Regulation of medical devices in times of COVID-19
How will COVID-19 affect medical devices regulation in Europe? And will the MDR be further postponed?
An analysis by our MDR-expert Jan Brönneke.
Earlier this week we published a blogpost on the impact of digital health on the current COVID-19-pandemic taking a glance at the status quo and potential of digital technologies that can be helpful under the given circumstances. Many good products have been developed rapidly during the last weeks, many of them now facing regulatory requirements regarding – among other fields – the authorisation of these products.
Healthcare-systems are highly regulated markets with regulations mainly aiming at improving and ensuring patient safety. These rules cannot be suspended, even under the circumstances of a substantial crisis as the current one as new technologies still have to prove that they help patients rather than harming them. However, legislators and regulators on all levels are currently working on minimising administrative hurdles for developers of new solutions potentially helping to fight COVID-19.
Two Initiatives by the European Commission (EC) are of special importance in this regard:
On March 13. the Commission published Recommendation (EU) 2020/403 on conformity assessment and market surveillance procedures within the context of the COVID-19 threat. Although a non-binding act of the Commission, the Recommendation can have a big impact on administrative practice of the member states and the respective authorities. The said recommendation refers to authorisation of personal protective equipment (PPE) as well as medical devices. Regarding the latter the commission recommends to make use of the exemption clause of Art. 11 para. 13 Medical Device Directive (MDD) or – as soon as applicable – Art. 59 Medical Device Regulation (MDR), also for low risk products (class I). The provision allows the competent authorities to authorise specific products that for which a conformity assessment has not been completed but which are in the interest of public health or patient safety or health. Furthermore, the Commission recommends that the relevant market surveillance authorities should focus on such devices that are raising serious risks for health and safety and at the same time should directly assess and (temporarily) authorise devices that are currently in the authorisation procedure or even on the market without bearing the CE marking. Devices that are authorised without bearing the CE marking are only allowed to be distributed to healthcare workers and only for the duration of the crisis, a distribution through regular channels and to other users has to be excluded. This recommendation, if followed by the member states and the respective authorities, can have a huge impact on the current situation as it disburdens the notified bodies that are normally responsible for the conformity assessments of all medical devices class IIa or higher.

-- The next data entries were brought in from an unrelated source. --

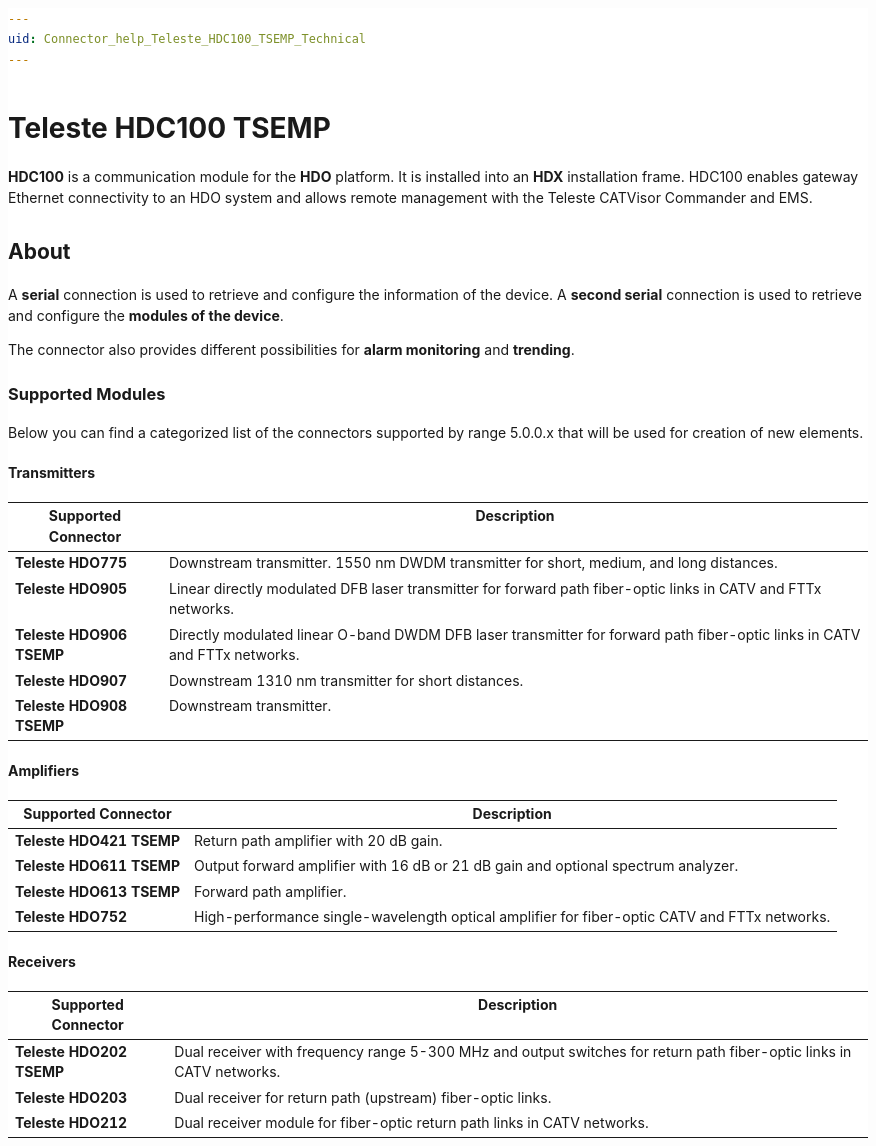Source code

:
 ```yaml
---
uid: Connector_help_Teleste_HDC100_TSEMP_Technical
---
```


# Teleste HDC100 TSEMP

**HDC100** is a communication module for the **HDO** platform. It is installed into an **HDX** installation frame. HDC100 enables gateway Ethernet connectivity to an HDO system and allows remote management with the Teleste CATVisor Commander and EMS.

## About

A **serial** connection is used to retrieve and configure the information of the device. A **second serial** connection is used to retrieve and configure the **modules of the device**.

The connector also provides different possibilities for **alarm monitoring** and **trending**.

### Supported Modules

Below you can find a categorized list of the connectors supported by range 5.0.0.x that will be used for creation of new elements.

#### Transmitters

| Supported Connector        | Description                                                                                                               |
|----------------------------|---------------------------------------------------------------------------------------------------------------------------|
| **Teleste HDO775**         | Downstream transmitter. 1550 nm DWDM transmitter for short, medium, and long distances.                                   |
| **Teleste HDO905**         | Linear directly modulated DFB laser transmitter for forward path fiber-optic links in CATV and FTTx networks.             |
| **Teleste HDO906 TSEMP**   | Directly modulated linear O-band DWDM DFB laser transmitter for forward path fiber-optic links in CATV and FTTx networks. |
| **Teleste HDO907**         | Downstream 1310 nm transmitter for short distances.                                                                       |
| **Teleste HDO908 TSEMP**   | Downstream transmitter.                                                                                                   |

#### Amplifiers

| Supported Connector        | Description                                                                                                               |
|----------------------------|---------------------------------------------------------------------------------------------------------------------------|
| **Teleste HDO421 TSEMP**   | Return path amplifier with 20 dB gain.                                                                                    |
| **Teleste HDO611 TSEMP**   | Output forward amplifier with 16 dB or 21 dB gain and optional spectrum analyzer.                                         |
| **Teleste HDO613 TSEMP**   | Forward path amplifier.                                                                                                   |
| **Teleste HDO752**         | High-performance single-wavelength optical amplifier for fiber-optic CATV and FTTx networks.                              |

#### Receivers

| Supported Connector        | Description                                                                                                               |
|----------------------------|---------------------------------------------------------------------------------------------------------------------------|
| **Teleste HDO202 TSEMP**   | Dual receiver with frequency range 5-300 MHz and output switches for return path fiber-optic links in CATV networks.      |
| **Teleste HDO203**         | Dual receiver for return path (upstream) fiber-optic links.                 |
| **Teleste HDO212**         | Dual receiver module for fiber-optic return path links in CATV networks.    |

The second initiative of the European Commission has an even bigger scope and – if followed by Parliament and Council – will have a huge impact on the current situation: According to a statement of the Commissions Directorate General for Health and Food Safety (DG SANTE) on March 25. the Commission currently works on a proposal to postpone the MDR’s application date by one year. The highly disputed MDR is to be applied as of May 26. 2020. One of the most criticised aspect of the regulation is the rigorous notification process for Notified Bodies and the consequential decrease in the number of these Bodies. Europewide only 12 Notified Bodies are currently listed to conduct conformity assessment in accordance with MDR (compared to nearly 50 Notified Bodies under the MDD-regime) – a fact that is certainly posing a bottleneck to authorisation procedures for medical devices class IIa or higher. Together with the still existing uncertainties about specific requirements and procedures of the MDR, the application of it in May would make market access unnecessarily hard for a probably high number of devices. Although the general restructuring of European medical device law is necessary and reasonable, the current situation is not the right one to effectively implement the new rules.